AG Takes Action Against Bayer Over Deceptive Marketing About Risks of Pesticides 

First-of-Its-Kind Enforcement Action by a State Attorney General Targeting a Manufacturer of Neonicotinoid Pesticides 

BOSTON — Bayer CropScience, the world’s largest agrochemical company and one of the largest global manufacturers of pesticides, has agreed to pay $75,000 and change its advertising practices to resolve allegations that the company misled and deceived consumers about the potential risks its pesticides pose to bees and the environment, Attorney General Maura Healey announced today.

The assurance of discontinuance, filed today in Suffolk Superior Court, is believed to be the first time any major pesticide company has agreed to a court order to address alleged false advertising regarding risks posed by its products containing synthetic chemicals – known as neonicotinoids – to bees, other pollinators and species, and the environment. Bayer CropScience LP (Bayer) is a division of Bayer AG.

“Bayer made numerous misleading claims to consumers about the safety of its pesticide products, including falsely advertising that they were similar to giving ‘a daily vitamin’ to plants, when in fact, they are highly toxic to honey bees and other pollinators in the environment,” said AG Healey. “This settlement is an unprecedented step from a major pesticide manufacturer to promote truth in advertising for consumers about products that expose bees and the environment to harm and in turn also impact farming and food production.”

Honey bees play an essential role in crop pollination for both small, local farms and large national farming operations. The U.S. Department of Agriculture has reported that a quarter of the American diet depends on honey bee pollination.

The AG’s Office began an investigation in September 2013 into Bayer’s advertising for its lawn and garden products. As a result, the AG’s Office alleges that the company violated the state’s Consumer Protection Act by making deceptive and misleading claims that its products did not present risks to bees, other pollinators, and the environment.

The lawn and garden products, which include Bayer Advanced® All-in-One Rose and Flower Care, Bayer Advanced® 12 Month Tree & Shrub Protect and Feed II, and Bayer Advanced® Season Long Grub Control Plus Turf Revitalizer, contain the active ingredients imidacloprid and/or clothianidin, which belong to a family of synthetic chemicals called neonicotinoids. Neonicotinoids are systemic chemicals designed to spread their toxin throughout the plant, including into the plant’s pollen, where the toxic pesticides are easily accessible to pollinators.
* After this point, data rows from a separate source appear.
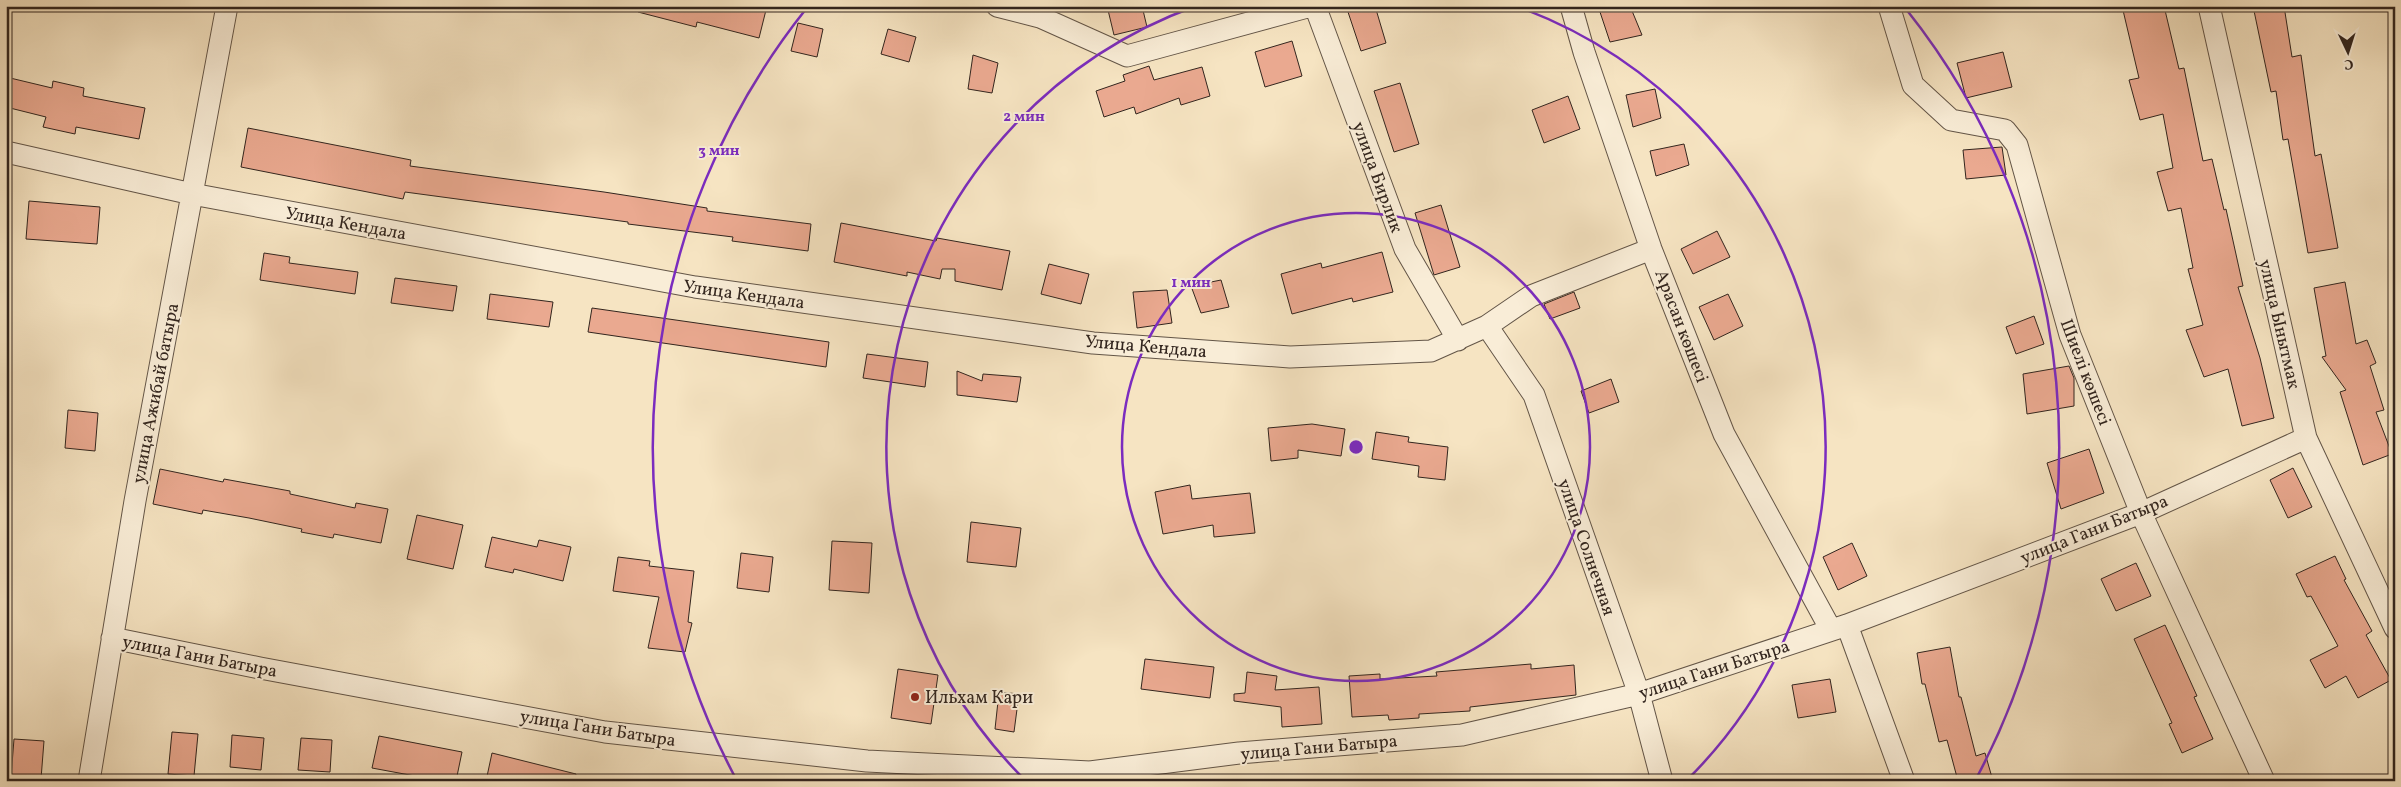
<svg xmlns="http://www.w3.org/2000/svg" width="2401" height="787" viewBox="0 0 2401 787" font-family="Vollkorn,serif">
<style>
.building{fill:#eaa990;stroke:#32251e}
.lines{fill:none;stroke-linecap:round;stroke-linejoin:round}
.street-casing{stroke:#635547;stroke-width:23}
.street{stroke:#f9edd7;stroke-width:21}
.ring{fill:none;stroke:#7b2cbf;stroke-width:2.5}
.poi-dot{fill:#8f2418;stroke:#f9edd7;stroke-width:2}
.labels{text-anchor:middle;stroke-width:4;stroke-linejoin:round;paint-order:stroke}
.street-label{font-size:18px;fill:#32251e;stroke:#f9edd7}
.poi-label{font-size:18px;fill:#32251e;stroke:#f9edd7;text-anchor:start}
.centre{fill:#7b2cbf;stroke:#f9edd7;stroke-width:2.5}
.ring-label{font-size:15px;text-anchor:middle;font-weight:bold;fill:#7b2cbf;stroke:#f9edd7;stroke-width:4;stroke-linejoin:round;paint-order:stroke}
</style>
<rect width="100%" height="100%" fill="#f6e4c2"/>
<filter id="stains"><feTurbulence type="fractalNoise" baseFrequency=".004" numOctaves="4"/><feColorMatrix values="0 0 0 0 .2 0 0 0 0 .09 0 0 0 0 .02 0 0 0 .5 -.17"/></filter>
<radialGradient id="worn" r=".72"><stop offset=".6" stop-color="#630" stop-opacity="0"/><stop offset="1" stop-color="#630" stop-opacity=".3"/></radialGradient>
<path class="building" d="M 638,6 L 767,6 L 759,38 L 697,22 L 696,27 L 638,12 Z
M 1121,6 L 1142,6 L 1147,27 L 1114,35 L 1108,10 Z
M 1346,6 L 1375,6 L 1386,43 L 1361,51 Z
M 1598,6 L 1630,6 L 1642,35 L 1610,42 Z
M 2122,6 L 2164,6 L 2179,69 L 2184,68 L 2203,161 L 2212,159 L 2224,210 L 2226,209 L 2243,286 L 2238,287 L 2260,358 L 2274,418 L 2242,426 L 2228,369 L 2204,377 L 2186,330 L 2203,325 L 2188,269 L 2193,268 L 2181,208 L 2168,211 L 2157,172 L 2173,168 L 2163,114 L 2140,120 L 2129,80 L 2139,78 Z
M 2253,6 L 2284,6 L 2292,57 L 2301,55 L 2315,156 L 2321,154 L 2338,248 L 2308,253 L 2288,139 L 2283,140 L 2276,91 L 2271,92 Z
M 798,23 L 823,29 L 817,57 L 791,51 Z
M 888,29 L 916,37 L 909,62 L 881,54 Z
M 1292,41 L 1302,76 L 1265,87 L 1255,52 Z
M 2003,52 L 2012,87 L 1966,98 L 1957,63 Z
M 973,55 L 998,63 L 992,93 L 968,89 Z
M 1149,66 L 1154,80 L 1202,67 L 1210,96 L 1181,105 L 1179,98 L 1136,114 L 1134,107 L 1104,117 L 1096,91 L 1125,81 L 1123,75 Z
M 6,77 L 52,88 L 53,81 L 84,88 L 83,96 L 145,108 L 139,139 L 76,127 L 75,134 L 43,127 L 46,117 L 6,107 Z
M 1400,83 L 1419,144 L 1394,152 L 1374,91 Z
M 1655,89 L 1661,118 L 1633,127 L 1626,95 Z
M 1568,96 L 1580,129 L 1544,143 L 1532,110 Z
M 248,128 L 411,160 L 410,166 L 604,192 L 707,208 L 707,211 L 811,224 L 808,251 L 732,241 L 733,237 L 628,224 L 628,222 L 405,192 L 403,199 L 241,167 Z
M 1684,144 L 1689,165 L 1656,176 L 1650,151 Z
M 2002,147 L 2006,175 L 1966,179 L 1963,150 Z
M 29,201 L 100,207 L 97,244 L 26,239 Z
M 1441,205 L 1460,267 L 1434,275 L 1415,213 Z
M 841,223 L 936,241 L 937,238 L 1010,251 L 1002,290 L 955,281 L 955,269 L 942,269 L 940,279 L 907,272 L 907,276 L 834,262 Z
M 1717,231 L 1730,257 L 1693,274 L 1681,249 Z
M 1382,252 L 1393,292 L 1353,302 L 1352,298 L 1292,314 L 1281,274 L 1321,263 L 1322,268 Z
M 264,253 L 290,257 L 289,263 L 358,272 L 355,294 L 260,280 Z
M 1049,264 L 1089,274 L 1081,304 L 1041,294 Z
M 395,278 L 457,286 L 453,311 L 391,303 Z
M 1221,280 L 1229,307 L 1201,313 L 1191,286 Z
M 2345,282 L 2356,344 L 2367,340 L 2376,363 L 2370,366 L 2384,410 L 2376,412 L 2392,454 L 2363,465 L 2340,392 L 2346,390 L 2322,357 L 2326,356 L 2314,288 Z
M 1167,290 L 1172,323 L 1137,328 L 1133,292 Z
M 1574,292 L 1580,308 L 1550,319 L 1544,304 Z
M 490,294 L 553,302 L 549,327 L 487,319 Z
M 1728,294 L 1743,326 L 1714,340 L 1699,307 Z
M 592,308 L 829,342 L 826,367 L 588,332 Z
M 2034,316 L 2044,344 L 2016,354 L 2006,327 Z
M 867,354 L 928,362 L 925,387 L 863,378 Z
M 2069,366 L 2074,378 L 2074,406 L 2027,414 L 2023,374 Z
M 957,371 L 982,381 L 983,374 L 1021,377 L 1017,402 L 957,395 Z
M 1611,379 L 1619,402 L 1589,413 L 1581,391 Z
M 68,410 L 98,413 L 95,451 L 65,448 Z
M 1312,424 L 1345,429 L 1341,456 L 1298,450 L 1298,458 L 1271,461 L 1268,428 Z
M 1376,432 L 1409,437 L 1408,442 L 1448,447 L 1445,480 L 1418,477 L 1419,466 L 1372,459 Z
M 2089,449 L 2104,493 L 2061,509 L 2047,463 Z
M 2293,468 L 2312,507 L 2288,518 L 2270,480 Z
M 160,469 L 223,482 L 224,479 L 290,491 L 290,494 L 355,508 L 356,503 L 388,509 L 381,543 L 334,534 L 333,538 L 301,532 L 302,529 L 249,518 L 203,510 L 202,514 L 153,504 Z
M 1190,485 L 1192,499 L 1250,493 L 1255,533 L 1214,537 L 1213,525 L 1163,534 L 1155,492 Z
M 417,515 L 463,525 L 453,569 L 407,559 Z
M 971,522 L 1021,528 L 1016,567 L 967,562 Z
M 492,537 L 537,547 L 539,540 L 571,547 L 563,581 L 514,569 L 513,573 L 485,567 Z
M 832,541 L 872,543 L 869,593 L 829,590 Z
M 1852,543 L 1867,576 L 1838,590 L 1823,557 Z
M 741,553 L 773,557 L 769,592 L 737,588 Z
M 2335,556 L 2346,579 L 2344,580 L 2372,631 L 2366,635 L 2391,680 L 2358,698 L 2346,676 L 2325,688 L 2310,660 L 2338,646 L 2311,596 L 2307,597 L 2296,574 Z
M 618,557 L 650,561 L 649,566 L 694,571 L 688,622 L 692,623 L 685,652 L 648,648 L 659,597 L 613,591 Z
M 2136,563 L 2151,596 L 2116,611 L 2101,579 Z
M 2165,625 L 2197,696 L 2194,697 L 2213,739 L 2182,753 L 2169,724 L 2172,723 L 2134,639 Z
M 1950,647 L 1959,697 L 1961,697 L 1976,756 L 1985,753 L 1993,781 L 1958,781 L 1947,740 L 1939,742 L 1925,684 L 1922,684 L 1917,653 Z
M 1145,659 L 1214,667 L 1210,698 L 1141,689 Z
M 1531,664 L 1531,669 L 1574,665 L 1576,695 L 1470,707 L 1470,711 L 1419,714 L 1419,718 L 1389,720 L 1388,715 L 1352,717 L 1349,676 L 1380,674 L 1380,679 L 1437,676 L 1436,672 Z
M 898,669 L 938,675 L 931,724 L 891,718 Z
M 1247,672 L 1277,676 L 1275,690 L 1319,687 L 1322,724 L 1282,727 L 1281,707 L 1234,701 L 1234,694 L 1245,693 Z
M 1830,679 L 1836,712 L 1798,718 L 1792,685 Z
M 999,692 L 1019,694 L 1014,732 L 995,729 Z
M 172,732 L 198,734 L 194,776 L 168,774 Z
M 232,735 L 264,738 L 261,770 L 230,767 Z
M 379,736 L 462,752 L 456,781 L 442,781 L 372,768 Z
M 301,738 L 332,740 L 330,772 L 298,770 Z
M 14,739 L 44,741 L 41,779 L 11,777 Z
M 492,753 L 576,774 L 575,781 L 486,781 Z"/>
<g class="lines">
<g class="street-casing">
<path id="street" d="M 997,6 L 1040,17 L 1127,56 L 1311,6
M 1315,6 L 1405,249 L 1458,340
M 1571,6 L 1584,52 L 1651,249 L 1724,434 L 1831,630
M 1889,6 L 1913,85 L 1951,120 L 2005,130 L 2017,145 L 2070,335 L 2141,513 L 2264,781
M 2209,6 L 2306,438 L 2395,628
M 6,152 L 192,194 L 695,287 L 1093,343 L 1290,357 L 1431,351 L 1487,326 L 1531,296 L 1651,249
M 1487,326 L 1534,395 L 1639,694 L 1662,781
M 1847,625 L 1904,781
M 112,638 L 260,668 L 605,732 L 867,761 L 1090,772 L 1239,753 L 1462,735 L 1639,694 L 1847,625 L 2141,513 L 2306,438
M 89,781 L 135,501 L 227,6"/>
</g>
<use href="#street" class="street"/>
</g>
<g class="ring">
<circle cx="1356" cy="447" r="234"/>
<path d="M1024 779A469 469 0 0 1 1196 6M1516 6A469 469 0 0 1 1688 779"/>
<path d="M735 777A703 703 0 0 1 806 9M1906 9A703 703 0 0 1 1977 777"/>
</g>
<circle class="poi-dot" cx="915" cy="697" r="5"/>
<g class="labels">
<g class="street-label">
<text transform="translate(1378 177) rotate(70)" y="6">улица Бирлик</text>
<text transform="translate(346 223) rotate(10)" y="6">Улица Кендала</text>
<text transform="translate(744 294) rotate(8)" y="6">Улица Кендала</text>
<text transform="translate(2280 324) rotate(77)" y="6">улица Ынытмак</text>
<text transform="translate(1682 326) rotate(69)" y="6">Арасан көшесі</text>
<text transform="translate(1146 346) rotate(5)" y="6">Улица Кендала</text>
<text transform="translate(2086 372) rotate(69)" y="6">Шиелі көшесі</text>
<text transform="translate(155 393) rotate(-79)" y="6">улица Ажибай батыра</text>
<text transform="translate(2094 529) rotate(-22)" y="6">улица Гани Батыра</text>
<text transform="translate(1587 547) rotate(71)" y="6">улица Солнечная</text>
<text transform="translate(200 656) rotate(11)" y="6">улица Гани Батыра</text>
<text transform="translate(1714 669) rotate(-18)" y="6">улица Гани Батыра</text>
<text transform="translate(598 728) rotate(9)" y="6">улица Гани Батыра</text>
<text transform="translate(1319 747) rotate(-5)" y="6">улица Гани Батыра</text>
</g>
<g class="poi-label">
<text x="925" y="703">Ильхам Кари</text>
</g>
</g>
<circle cx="1356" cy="447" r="8" class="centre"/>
<g class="ring-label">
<text x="1024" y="121">2 мин</text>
<text x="719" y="155">3 мин</text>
<text x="1191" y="287">1 мин</text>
</g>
<rect width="2401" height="787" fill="none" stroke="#f6e4c2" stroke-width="25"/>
<rect x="8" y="8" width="2386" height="772" fill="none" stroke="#32251e" stroke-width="2.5"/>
<rect x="12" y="12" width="2376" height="762" fill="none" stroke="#32251e"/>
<g transform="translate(2348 52) rotate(176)" stroke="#f9edd7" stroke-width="4" paint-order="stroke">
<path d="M0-4L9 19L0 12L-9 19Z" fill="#32251e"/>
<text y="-8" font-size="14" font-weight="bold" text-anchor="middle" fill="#32251e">С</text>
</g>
<rect width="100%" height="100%" filter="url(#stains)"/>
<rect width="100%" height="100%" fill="url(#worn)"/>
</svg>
In addition to causing harm to bees, neonicotinoid exposure on land and in bodies of water has been associated with adverse effects on fish, amphibians, birds, and bats.

Bayer’s alleged deceptive advertisements included statements that:

•   Its neonicotinoid products are environmentally friendly to beneficial insects including honey bees;

•   Neonicotinoids are active ingredients approved by the Environmental Protection Agency (EPA), even though the EPA cautions pesticide companies not to characterize any pesticide product as EPA-approved;

•   Identified the active ingredient in some of its neonicotinoid products only by the term “Merit®,” when the active ingredient is the neonicotinoid pesticide, imidacloprid; and

•   The consumer should think of systemic insecticides like a preventative treatment, much like taking a daily vitamin.

Today’s settlement requires that Bayer refrain from using any reference or claim that the products are safe, environmentally friendly, non-toxic, or will not harm bees or other pollinators unless the company can substantiate the claims, along with prohibiting any other misleading assertions about the product being safe or harmless.

The settlement also requires that all advertisements state that consumers should read and follow all instructions on the product label.

The AG’s Office also initiated an investigation of Scotts Miracle-Gro for similar allegations, and discontinued the investigation after Scotts decided to phase out neonicotinoids from its lawn and garden consumer product line earlier this year.